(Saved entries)
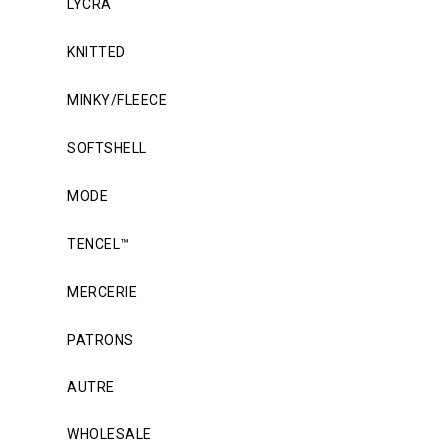
LYCRA
KNITTED
MINKY/FLEECE
SOFTSHELL
MODE
TENCEL™
MERCERIE
PATRONS
AUTRE
WHOLESALE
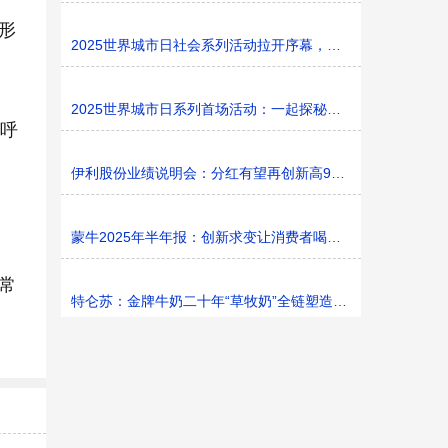
形
2025世界城市日社会系列活动拉开序幕，探寻社区花园里的
2025世界城市日系列首场活动：一起探秘家门口的“魔法花园
呼
伊利股份业绩说明会：分红有望再创新高9%利润率目标不变
蒙牛2025年半年报：创新求变让消费者喝上奶、喝好奶、喝
常
特仑苏：金牌牛奶二十年“草牧奶”全链塑造有机新矩阵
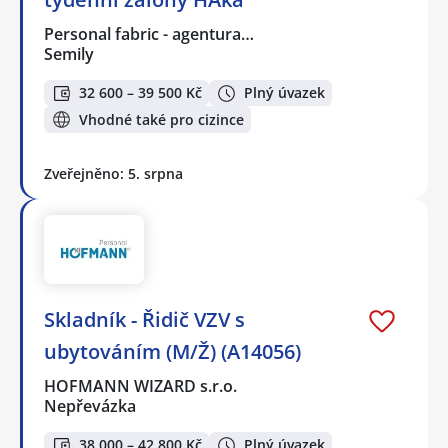
Personal fabric - agentura…
Semily
32 600 – 39 500 Kč
Plný úvazek
Vhodné také pro cizince
Zveřejněno: 5. srpna
Skladník - Řidič VZV s
ubytováním (M/Ž) (A14056)
HOFMANN WIZARD s.r.o.
Nepřevázka
38 000 – 42 800 Kč
Plný úvazek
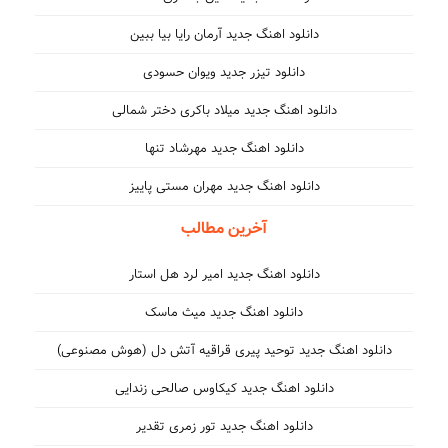
دانلود اهنگ جدید آرمان رایا بیا ببین
دانلود تیزر جدید ویوان حسودی
دانلود اهنگ جدید میلاد باکری دختر شمالی
دانلود اهنگ جدید مهرشاد تنها
دانلود اهنگ جدید مهران مستی پاییز
آخرین مطالب
دانلود اهنگ جدید امیر لرد هل استار
دانلود اهنگ جدید میث ماسک
دانلود اهنگ جدید توحید پیری قراقیه آتش دل (هوش مصنوعی)
دانلود اهنگ جدید کیکاوس صالحی زندایی
دانلود اهنگ جدید تور زمری تقدیر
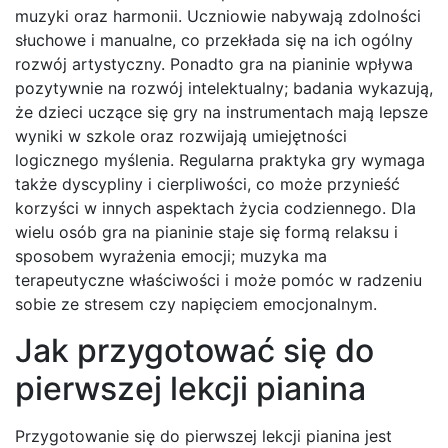
muzyki oraz harmonii. Uczniowie nabywają zdolności
słuchowe i manualne, co przekłada się na ich ogólny
rozwój artystyczny. Ponadto gra na pianinie wpływa
pozytywnie na rozwój intelektualny; badania wykazują,
że dzieci uczące się gry na instrumentach mają lepsze
wyniki w szkole oraz rozwijają umiejętności
logicznego myślenia. Regularna praktyka gry wymaga
także dyscypliny i cierpliwości, co może przynieść
korzyści w innych aspektach życia codziennego. Dla
wielu osób gra na pianinie staje się formą relaksu i
sposobem wyrażenia emocji; muzyka ma
terapeutyczne właściwości i może pomóc w radzeniu
sobie ze stresem czy napięciem emocjonalnym.
Jak przygotować się do
pierwszej lekcji pianina
Przygotowanie się do pierwszej lekcji pianina jest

Task directions: Rewrite the full listing with each "Plný úvazek" swapped for "Částečný úvazek" and every other line left as it stands, but omit the pictures from your answer.

Completed exercise:
LYCRA
KNITTED
MINKY/FLEECE
SOFTSHELL
MODE
TENCEL™
MERCERIE
PATRONS
AUTRE
WHOLESALE
形
2025世界城市日社会系列活动拉开序幕，探寻社区花园里的
2025世界城市日系列首场活动：一起探秘家门口的“魔法花园
呼
伊利股份业绩说明会：分红有望再创新高9%利润率目标不变
蒙牛2025年半年报：创新求变让消费者喝上奶、喝好奶、喝
常
特仑苏：金牌牛奶二十年“草牧奶”全链塑造有机新矩阵
Personal fabric - agentura…
Semily
32 600 – 39 500 Kč
Částečný úvazek
Vhodné také pro cizince
Zveřejněno: 5. srpna
Skladník - Řidič VZV s
ubytováním (M/Ž) (A14056)
HOFMANN WIZARD s.r.o.
Nepřevázka
38 000 – 42 800 Kč
Částečný úvazek
دانلود اهنگ جدید آرمان رایا بیا ببین
دانلود تیزر جدید ویوان حسودی
دانلود اهنگ جدید میلاد باکری دختر شمالی
دانلود اهنگ جدید مهرشاد تنها
دانلود اهنگ جدید مهران مستی پاییز
آخرین مطالب
دانلود اهنگ جدید امیر لرد هل استار
دانلود اهنگ جدید میث ماسک
دانلود اهنگ جدید توحید پیری قراقیه آتش دل (هوش مصنوعی)
دانلود اهنگ جدید کیکاوس صالحی زندایی
دانلود اهنگ جدید تور زمری تقدیر
muzyki oraz harmonii. Uczniowie nabywają zdolności
słuchowe i manualne, co przekłada się na ich ogólny
rozwój artystyczny. Ponadto gra na pianinie wpływa
pozytywnie na rozwój intelektualny; badania wykazują,
że dzieci uczące się gry na instrumentach mają lepsze
wyniki w szkole oraz rozwijają umiejętności
logicznego myślenia. Regularna praktyka gry wymaga
także dyscypliny i cierpliwości, co może przynieść
korzyści w innych aspektach życia codziennego. Dla
wielu osób gra na pianinie staje się formą relaksu i
sposobem wyrażenia emocji; muzyka ma
terapeutyczne właściwości i może pomóc w radzeniu
sobie ze stresem czy napięciem emocjonalnym.
Jak przygotować się do
pierwszej lekcji pianina
Przygotowanie się do pierwszej lekcji pianina jest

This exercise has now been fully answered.